Las sentencias del Grumir han abierto una gran brecha entre CxB y el alcalde. Los independientes reconocen que, aún de manera informal, no descartan la moción de censura

28 oct 2012 . Actualizado a las 06:00 h.

Ramón García lleva poco más de quince meses como alcalde de Betanzos y ya ha soliviantado a las dos fuerzas políticas que le permitieron asir el bastón de mando. Lo ha conseguido con la aprobación de los presupuestos, pero en dos tiempos. El BNG ya manifestó sus contundentes quejas días antes del pleno, en el que el portavoz del grupo independiente sí respaldó al gobierno socialista. El apoyo fue insuficiente por lo que, una vez rechazados, el alcalde vinculó los presupuestos a una moción de confianza, sabedor de que el BNG y el PP no acordarían un relevo en la alcaldía. Y salió airoso.

Pero posteriormente CxB confesó su malestar al descubrir que las cuentas debían ser modificadas para readmitir o indemnizar a varios trabajadores del Grumir. Con el paso de las semanas la herida, lejos de cicatrizar, ha dado paso a la desconfianza en una agrupación escarmentada por estrategias similares en su etapa de socio de gobierno con María Faraldo.
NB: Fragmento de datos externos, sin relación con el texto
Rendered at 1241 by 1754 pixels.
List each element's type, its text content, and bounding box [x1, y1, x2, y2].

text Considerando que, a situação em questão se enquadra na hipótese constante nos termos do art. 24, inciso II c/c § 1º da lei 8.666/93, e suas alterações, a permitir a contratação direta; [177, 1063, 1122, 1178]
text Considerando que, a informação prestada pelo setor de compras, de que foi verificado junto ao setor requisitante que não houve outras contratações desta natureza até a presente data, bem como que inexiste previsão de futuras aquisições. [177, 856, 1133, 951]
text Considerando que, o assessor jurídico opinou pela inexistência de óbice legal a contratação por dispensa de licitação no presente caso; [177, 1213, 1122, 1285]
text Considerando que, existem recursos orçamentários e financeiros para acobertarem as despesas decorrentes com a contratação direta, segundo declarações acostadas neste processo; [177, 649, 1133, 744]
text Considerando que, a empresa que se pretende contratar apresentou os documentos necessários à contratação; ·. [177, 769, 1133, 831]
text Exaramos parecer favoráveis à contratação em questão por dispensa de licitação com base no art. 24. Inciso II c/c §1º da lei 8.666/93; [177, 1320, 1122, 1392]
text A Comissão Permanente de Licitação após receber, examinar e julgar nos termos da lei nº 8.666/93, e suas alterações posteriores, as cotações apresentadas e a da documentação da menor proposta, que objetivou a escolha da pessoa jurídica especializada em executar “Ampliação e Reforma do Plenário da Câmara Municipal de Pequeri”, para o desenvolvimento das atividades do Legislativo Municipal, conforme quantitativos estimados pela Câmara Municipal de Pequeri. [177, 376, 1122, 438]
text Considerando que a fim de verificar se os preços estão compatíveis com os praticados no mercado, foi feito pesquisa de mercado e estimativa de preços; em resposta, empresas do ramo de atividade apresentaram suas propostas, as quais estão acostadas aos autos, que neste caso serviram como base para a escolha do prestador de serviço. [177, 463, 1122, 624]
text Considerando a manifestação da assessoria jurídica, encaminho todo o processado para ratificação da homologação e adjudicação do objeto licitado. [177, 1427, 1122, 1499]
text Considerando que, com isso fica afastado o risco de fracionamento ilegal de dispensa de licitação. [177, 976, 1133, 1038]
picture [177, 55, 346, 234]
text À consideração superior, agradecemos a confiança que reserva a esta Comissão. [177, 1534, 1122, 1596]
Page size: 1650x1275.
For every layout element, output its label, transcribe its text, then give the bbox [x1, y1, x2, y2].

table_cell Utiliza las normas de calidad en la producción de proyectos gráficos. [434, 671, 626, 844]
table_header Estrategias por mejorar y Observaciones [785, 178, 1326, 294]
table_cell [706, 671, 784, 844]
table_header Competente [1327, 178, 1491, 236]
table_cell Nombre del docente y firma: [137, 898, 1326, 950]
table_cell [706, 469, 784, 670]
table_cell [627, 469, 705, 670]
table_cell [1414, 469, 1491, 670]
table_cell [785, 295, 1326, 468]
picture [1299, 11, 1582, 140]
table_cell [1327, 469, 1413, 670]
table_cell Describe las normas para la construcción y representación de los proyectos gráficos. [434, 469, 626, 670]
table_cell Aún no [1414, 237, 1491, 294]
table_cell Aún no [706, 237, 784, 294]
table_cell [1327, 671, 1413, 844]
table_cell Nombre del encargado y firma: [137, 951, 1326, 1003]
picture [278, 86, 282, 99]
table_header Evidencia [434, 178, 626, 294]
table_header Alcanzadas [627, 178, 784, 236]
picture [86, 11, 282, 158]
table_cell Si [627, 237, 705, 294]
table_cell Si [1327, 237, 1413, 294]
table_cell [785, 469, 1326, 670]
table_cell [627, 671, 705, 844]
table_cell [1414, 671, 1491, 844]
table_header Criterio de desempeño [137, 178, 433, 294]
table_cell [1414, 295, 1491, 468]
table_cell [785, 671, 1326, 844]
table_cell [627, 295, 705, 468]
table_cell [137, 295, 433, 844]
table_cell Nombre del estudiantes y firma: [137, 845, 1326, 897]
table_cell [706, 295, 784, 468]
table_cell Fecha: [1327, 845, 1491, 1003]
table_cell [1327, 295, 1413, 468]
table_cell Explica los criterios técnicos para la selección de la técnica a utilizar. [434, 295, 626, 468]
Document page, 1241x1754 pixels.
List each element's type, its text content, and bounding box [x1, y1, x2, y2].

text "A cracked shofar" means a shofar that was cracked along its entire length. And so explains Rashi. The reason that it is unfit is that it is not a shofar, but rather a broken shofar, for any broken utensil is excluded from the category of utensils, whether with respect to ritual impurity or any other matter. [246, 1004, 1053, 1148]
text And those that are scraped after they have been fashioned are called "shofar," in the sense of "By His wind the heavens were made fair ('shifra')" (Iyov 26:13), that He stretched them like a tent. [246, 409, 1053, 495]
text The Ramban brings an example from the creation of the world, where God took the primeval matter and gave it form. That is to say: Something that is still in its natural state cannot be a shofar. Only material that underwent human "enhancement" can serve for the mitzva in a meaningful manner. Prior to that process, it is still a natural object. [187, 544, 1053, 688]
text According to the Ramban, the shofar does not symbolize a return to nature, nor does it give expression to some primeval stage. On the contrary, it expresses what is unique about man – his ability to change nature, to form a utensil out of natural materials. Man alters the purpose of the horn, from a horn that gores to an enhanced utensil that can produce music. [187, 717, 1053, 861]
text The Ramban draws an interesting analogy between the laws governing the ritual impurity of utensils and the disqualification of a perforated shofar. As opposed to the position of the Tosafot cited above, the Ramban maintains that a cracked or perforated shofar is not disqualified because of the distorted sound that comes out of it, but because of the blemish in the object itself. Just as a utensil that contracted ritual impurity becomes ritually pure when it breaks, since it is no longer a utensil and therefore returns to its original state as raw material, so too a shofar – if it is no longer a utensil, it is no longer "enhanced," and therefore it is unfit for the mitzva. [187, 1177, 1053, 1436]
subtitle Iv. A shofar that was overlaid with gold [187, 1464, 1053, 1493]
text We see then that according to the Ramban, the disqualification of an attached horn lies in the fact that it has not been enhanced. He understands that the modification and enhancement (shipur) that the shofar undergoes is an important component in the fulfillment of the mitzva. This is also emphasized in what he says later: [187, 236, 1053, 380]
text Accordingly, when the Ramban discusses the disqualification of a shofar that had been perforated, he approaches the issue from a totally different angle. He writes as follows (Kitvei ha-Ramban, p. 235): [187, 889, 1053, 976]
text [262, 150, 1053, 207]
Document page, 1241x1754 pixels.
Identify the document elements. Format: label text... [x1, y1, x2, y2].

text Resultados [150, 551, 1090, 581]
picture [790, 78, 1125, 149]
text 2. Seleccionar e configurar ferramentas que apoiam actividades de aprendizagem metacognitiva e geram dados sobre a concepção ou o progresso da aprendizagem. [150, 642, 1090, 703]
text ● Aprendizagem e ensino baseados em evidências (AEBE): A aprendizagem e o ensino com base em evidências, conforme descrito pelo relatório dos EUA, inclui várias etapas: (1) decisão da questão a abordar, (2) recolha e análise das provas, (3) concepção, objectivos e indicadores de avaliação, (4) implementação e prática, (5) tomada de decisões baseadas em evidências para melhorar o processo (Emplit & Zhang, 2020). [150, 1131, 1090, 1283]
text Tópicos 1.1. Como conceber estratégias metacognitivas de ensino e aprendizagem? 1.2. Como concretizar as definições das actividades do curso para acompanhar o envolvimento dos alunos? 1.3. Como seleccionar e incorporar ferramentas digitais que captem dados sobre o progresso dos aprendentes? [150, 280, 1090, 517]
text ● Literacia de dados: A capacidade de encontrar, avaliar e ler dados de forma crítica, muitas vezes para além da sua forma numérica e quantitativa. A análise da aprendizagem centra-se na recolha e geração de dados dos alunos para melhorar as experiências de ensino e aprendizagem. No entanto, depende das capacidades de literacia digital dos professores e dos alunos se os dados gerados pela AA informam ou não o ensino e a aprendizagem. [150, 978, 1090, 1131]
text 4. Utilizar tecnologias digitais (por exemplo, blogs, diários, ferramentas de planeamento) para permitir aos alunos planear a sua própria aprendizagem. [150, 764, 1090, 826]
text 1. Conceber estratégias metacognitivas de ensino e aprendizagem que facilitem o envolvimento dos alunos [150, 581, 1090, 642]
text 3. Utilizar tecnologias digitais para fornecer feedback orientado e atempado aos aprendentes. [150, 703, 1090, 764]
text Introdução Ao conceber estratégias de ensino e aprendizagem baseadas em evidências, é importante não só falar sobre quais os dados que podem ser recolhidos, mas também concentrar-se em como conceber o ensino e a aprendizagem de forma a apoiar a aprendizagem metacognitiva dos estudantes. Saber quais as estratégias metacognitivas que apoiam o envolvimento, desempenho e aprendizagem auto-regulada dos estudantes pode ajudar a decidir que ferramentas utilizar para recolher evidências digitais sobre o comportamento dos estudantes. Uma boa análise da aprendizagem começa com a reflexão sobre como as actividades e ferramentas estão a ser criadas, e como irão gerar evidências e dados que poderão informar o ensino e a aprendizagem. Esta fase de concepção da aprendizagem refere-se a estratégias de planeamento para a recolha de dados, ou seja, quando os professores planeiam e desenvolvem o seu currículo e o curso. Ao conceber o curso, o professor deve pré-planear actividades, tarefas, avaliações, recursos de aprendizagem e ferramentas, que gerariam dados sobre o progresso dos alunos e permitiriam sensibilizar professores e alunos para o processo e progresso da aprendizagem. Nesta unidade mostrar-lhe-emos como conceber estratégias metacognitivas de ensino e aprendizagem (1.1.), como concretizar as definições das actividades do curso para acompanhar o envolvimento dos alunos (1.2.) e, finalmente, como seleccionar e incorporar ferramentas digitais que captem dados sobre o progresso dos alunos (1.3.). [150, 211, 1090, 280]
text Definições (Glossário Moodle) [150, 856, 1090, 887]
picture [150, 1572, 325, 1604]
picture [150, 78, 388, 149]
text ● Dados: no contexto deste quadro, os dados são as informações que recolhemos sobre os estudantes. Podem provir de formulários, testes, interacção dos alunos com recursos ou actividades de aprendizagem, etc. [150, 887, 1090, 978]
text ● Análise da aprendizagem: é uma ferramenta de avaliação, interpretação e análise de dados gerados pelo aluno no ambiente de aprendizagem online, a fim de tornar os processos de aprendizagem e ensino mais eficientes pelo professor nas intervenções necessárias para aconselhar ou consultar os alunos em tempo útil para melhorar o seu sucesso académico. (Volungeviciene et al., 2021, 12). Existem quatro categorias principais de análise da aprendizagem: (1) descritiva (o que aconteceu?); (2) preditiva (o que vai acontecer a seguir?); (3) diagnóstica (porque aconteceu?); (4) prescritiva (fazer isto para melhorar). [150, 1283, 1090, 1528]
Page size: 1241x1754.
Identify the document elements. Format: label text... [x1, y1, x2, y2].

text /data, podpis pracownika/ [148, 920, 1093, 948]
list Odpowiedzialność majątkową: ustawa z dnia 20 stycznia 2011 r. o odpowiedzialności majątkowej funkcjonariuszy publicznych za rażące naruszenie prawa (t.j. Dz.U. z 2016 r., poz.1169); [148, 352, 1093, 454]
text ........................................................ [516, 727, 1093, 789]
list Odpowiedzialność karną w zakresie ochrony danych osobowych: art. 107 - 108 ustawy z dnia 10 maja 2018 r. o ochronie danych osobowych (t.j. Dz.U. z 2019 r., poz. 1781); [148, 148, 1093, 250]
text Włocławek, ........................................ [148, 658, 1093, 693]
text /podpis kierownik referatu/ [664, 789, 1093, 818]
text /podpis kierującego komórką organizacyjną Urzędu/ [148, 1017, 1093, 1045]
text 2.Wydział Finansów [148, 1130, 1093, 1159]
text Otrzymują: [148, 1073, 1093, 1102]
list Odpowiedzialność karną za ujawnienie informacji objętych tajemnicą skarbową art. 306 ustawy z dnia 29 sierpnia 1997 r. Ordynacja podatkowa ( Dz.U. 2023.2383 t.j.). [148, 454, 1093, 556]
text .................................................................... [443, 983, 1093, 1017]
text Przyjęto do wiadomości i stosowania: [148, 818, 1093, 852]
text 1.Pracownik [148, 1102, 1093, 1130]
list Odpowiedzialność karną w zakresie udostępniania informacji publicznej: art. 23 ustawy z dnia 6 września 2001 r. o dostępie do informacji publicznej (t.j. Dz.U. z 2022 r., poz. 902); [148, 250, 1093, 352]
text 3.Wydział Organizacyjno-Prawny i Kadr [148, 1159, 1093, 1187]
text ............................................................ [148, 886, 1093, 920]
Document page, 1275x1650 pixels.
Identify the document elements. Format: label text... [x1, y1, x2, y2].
El conflicto con la modificación del presupuesto ha reabierto viejas inquietudes latentes que se respiraban en CxB en los últimos meses. De forma no oficial, denuncian el inmovilismo dentro del Concello, con el recurso de ciertas prácticas recuperadas de la etapa lagarista. «Estamos comprobando que este gobierno no va a erradicar algunos vicios adquiridos en el Concello», dice un integrante de la formación independiente.

Por eso el debate, todavía en un tono informal, sobre el relevo en la alcaldía cobra fuerza en el seno de CxB. Los resultados de hace una semana para el Parlamento gallego han dado dos vueltas de tuerca en esa dirección. Por un lado, elevan las posibilidades de obtención de apoyos económicos en el Concello con un gobierno del PP. Y por otro, la ex alcaldesa María Faraldo tiene una razón de peso para ceder la cabeza de mando a un compañero del partido con su marcha al Parlamento Gallego. Porque CxB, si bien reconoce la puerta abierta a un pacto con los populares, descarta devolverle el poder local a Faraldo.

También rechazan la posibilidad de que su portavoz y único representante en el consistorio brigantino lidere un hipotético nuevo gobierno. «Sería el PP quien tendría que resolver esa cuestión», explican desde Cidadáns por Betanzos.

Ramón García sí tiene garantizado cerrar el año como alcalde. El apoyo de CxB en la moción de confianza de este verano impide a esta formación respaldar una moción de censura contra él en un plazo de seis meses. Quedan cuatro. Pero a partir de ahí, todo puede ocurrir en el ecuador del mandato.

Ese tiempo garantizado en la alcaldía podría ser el del acercamiento al programa de CxB, obsesionado con oxigenar unas cuentas que destinan el 57 por ciento del dinero de todos los betanceiros al capítulo de personal. La inacción socialista en este apartado puede ser el motivo de ruptura. Pero tienen varios meses para enmendarlo. El mismo tiempo con el que cuenta el PP de Betanzos para buscar un candidato a la alcaldía.